Selected passage:
┏━━
Omnichannel fulfillment produces three tangible benefits:
- Faster delivery, better customer experienceAt Mejuri, rethinking routing and using our King's Road location as a fulfillment node helped cut UK delivery from roughly 7–9 days to 1–2. Shopify wrote about this work here.
- Higher inventory productivityStore inventory becomes multi-channel: sell-through improves, priority transfers and returns to a central FC tend to fall, and cash trapped in the wrong node drops.
- Cleaner demand signalsIn silos you measure what each channel could sell given constrained stock, and not what customers wanted. Network fluidity gives planning a truer read by SKU and geography, and forecasts improve over time.
Over time the network is more resilient: imperfect allocation hurts less because inventory can be re-matched to demand. In retail, that forgiveness matters.
Technical problems are solvable. Org problems are where brands stall.
The technical work is real: routing that balances service level, proximity, labor, shipping cost, and inventory health; store inventory accuracy (SFS fails fast if counts aren't trusted); exception paths for labor, packaging, and SLAs. In a modern stack, none of that is novel.
What breaks the model is organizational:
Who gets credit for the order?
If retail and eCommerce are still fighting this, the company is implicitly choosing channel scorekeeping over total performance. Stores resist fulfilling digital orders; digital avoids surfacing store inventory. Leadership gets stuck in attribution instead of improving the network and customer experience.
Why should retail staff pack online orders?
┗━━
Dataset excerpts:
┏━━
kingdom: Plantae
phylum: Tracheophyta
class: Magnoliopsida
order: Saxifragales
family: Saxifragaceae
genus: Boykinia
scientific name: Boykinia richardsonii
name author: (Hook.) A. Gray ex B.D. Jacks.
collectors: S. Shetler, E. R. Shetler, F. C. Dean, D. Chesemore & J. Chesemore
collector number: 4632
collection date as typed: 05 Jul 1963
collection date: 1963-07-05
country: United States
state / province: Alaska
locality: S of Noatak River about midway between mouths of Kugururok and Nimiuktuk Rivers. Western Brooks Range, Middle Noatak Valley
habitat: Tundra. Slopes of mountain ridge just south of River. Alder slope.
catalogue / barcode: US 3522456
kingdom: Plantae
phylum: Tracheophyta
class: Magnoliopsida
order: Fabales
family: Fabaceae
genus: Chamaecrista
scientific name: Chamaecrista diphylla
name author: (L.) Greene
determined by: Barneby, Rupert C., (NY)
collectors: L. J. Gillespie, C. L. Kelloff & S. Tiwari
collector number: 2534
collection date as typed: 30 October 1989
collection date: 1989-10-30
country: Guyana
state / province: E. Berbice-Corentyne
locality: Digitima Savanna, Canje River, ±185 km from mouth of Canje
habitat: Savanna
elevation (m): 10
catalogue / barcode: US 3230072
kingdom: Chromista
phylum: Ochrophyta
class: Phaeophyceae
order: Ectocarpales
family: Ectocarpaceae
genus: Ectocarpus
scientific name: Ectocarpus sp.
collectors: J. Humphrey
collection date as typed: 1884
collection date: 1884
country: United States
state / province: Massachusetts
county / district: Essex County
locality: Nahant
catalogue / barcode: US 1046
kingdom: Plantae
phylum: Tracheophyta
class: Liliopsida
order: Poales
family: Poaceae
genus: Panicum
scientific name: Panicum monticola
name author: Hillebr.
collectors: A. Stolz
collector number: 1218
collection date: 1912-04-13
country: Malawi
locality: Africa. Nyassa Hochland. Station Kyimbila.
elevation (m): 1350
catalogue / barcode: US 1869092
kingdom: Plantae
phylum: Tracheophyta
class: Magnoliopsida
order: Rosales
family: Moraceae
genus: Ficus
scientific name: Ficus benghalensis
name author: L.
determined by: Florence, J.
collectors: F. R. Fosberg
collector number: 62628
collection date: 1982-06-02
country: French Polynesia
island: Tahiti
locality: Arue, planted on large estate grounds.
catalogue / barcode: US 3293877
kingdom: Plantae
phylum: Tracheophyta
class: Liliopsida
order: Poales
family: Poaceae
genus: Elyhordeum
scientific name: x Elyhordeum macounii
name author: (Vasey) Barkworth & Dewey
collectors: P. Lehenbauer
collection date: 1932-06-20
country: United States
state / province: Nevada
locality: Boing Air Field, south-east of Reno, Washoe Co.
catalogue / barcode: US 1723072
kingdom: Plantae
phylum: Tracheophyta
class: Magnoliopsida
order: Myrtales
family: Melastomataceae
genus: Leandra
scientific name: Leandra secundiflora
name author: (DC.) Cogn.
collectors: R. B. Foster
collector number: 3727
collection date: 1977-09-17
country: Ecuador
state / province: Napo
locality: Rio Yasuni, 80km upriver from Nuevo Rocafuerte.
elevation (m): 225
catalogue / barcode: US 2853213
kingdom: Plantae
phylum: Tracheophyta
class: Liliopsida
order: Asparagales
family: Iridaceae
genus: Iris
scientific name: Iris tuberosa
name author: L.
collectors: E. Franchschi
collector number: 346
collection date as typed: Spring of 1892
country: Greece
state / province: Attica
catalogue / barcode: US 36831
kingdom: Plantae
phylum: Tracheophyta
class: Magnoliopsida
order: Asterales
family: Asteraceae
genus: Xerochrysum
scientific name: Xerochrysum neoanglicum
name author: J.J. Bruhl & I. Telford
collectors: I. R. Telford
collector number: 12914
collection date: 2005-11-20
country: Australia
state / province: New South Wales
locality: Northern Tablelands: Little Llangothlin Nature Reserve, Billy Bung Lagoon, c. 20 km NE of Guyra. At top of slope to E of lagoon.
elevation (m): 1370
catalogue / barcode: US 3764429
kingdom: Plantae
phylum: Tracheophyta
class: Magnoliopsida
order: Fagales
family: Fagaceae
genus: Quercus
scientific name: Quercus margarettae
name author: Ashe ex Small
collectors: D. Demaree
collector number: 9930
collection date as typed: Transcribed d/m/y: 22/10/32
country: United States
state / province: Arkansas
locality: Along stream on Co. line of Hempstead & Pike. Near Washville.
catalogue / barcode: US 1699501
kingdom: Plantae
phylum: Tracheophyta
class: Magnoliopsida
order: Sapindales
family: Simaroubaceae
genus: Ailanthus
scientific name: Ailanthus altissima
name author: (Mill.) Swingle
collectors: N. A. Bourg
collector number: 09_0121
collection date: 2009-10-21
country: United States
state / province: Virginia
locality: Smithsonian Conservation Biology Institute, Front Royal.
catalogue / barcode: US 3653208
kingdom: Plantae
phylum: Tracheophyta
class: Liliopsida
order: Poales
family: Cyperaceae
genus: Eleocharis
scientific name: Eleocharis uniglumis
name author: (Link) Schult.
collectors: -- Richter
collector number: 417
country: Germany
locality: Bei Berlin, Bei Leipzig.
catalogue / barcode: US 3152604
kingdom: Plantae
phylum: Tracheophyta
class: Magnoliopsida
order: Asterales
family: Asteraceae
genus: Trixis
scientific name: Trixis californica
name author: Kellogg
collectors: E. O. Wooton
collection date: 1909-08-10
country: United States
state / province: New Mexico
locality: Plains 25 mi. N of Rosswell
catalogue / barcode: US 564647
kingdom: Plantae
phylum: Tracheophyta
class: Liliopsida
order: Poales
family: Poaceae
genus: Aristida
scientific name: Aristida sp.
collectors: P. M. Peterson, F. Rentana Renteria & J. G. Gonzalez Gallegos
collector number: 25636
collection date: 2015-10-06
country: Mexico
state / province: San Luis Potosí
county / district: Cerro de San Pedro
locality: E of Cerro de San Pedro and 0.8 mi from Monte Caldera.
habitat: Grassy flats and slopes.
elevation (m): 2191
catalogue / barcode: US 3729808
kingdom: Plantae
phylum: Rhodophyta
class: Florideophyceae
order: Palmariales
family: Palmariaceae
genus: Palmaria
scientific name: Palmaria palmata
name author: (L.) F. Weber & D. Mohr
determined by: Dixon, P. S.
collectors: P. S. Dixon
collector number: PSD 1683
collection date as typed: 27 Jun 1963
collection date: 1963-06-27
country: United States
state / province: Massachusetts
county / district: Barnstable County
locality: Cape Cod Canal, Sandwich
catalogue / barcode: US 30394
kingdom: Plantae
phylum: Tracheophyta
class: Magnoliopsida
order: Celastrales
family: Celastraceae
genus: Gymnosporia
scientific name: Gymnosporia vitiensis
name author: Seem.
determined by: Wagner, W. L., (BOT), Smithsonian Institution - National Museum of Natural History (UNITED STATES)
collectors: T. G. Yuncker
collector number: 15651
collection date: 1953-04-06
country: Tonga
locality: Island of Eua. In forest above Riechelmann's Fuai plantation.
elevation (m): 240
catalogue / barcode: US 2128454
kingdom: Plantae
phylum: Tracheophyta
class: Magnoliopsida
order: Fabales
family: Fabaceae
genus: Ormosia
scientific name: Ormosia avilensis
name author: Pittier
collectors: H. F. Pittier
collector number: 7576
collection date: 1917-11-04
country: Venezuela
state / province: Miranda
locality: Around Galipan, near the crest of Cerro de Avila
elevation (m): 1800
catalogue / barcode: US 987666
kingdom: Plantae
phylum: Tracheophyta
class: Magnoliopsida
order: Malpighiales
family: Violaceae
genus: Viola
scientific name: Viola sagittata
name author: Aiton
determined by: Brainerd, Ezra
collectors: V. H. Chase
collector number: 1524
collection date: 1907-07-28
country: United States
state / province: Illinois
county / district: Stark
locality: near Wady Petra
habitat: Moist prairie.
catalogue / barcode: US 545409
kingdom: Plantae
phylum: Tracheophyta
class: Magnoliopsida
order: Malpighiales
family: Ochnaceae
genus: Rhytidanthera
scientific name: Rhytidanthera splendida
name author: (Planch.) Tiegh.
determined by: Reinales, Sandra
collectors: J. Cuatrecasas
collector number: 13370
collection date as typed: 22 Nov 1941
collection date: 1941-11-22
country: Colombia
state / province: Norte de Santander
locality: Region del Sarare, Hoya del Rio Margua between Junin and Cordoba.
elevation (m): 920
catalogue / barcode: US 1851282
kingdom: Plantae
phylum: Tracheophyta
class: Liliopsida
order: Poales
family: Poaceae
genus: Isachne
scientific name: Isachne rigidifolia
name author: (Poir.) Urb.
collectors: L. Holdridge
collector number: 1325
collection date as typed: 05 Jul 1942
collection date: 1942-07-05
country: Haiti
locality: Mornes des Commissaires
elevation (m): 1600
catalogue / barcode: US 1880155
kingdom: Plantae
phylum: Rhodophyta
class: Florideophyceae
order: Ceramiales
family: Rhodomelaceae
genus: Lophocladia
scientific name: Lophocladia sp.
┗━━
Tasks to carry out:
• 1. According to the passage on omnichannel fulfillment, how much did Mejuri cut UK delivery times?
• 2. Can you carry the omnichannel fulfillment passage forward from its final line?
The dataset excerpts aren't needed for these tasks.

Task-by-task results:
• 1. From roughly 7–9 days to 1–2 days.

• 2.
Fair question but with the wrong framing. If the store is part of the fulfillment network, fulfilling demand is customer service. The job isn't "retail plus eCom chores" - it's serving the customer wherever they show up. That reframe has to come from the leadership.
Excessive protective measures surfaces upstream weaknesses
Once you use stores as nodes, buried issues appear: shallow buys, weak localization, inaccurate inventory, slow replenishment, and misaligned KPIs. The natural response is to add more protective measures, but this creates a self-fulfilling prophecy. Technology exposes constraints; the business has to resolve them.
Starter Playbook
You don't turn on SFS across every store on day one. Sequence looks like this:
- Pilot 1–3 stores in one real problem marketPick geography where delivery economics or recurrent stockouts are genuinely painful. At Mejuri we expanded UK and Australia before Canada and the US. Use the pilot to learn operations, train staff, build trust, and prove economics on a footprint you can fix when it breaks.
- Resist defaulting to per-store safety stock everywhereThe instinct is to protect each door from being "stripped" by digital. At tens or hundreds of locations, per-store buffers recreate the trap omnichannel was meant to solve: units idle while the eComm DC is empty. Prefer no standing stock guardrail; use a temporary guard only while you learn, then remove it. Cleaner signal forces buying and planning to improve - perpetual safety stock often hides their gaps.
- Build shared operating visibilityRetail, eCom, planning, ops, and CX need the same views: inventory by node, store fill rates, exception volume, regional delivery times. Different numbers send everyone back to channel silos.
- Run one weekly omnichannel reviewSame core group. Review the numbers, ship two concrete changes, repeat. KPI tree should ladder from company-level fulfillment economics down to store service level.
Omnichannel fulfillment isn't a feature toggle. It's a network design: how inventory is placed, how risk is spread, how demand is captured, and how capital is used.
Physical stores are not only demand engines but also a distributed inventory layer closer to customers than most warehouses will ever be. Align the org first; the tech is the easier part.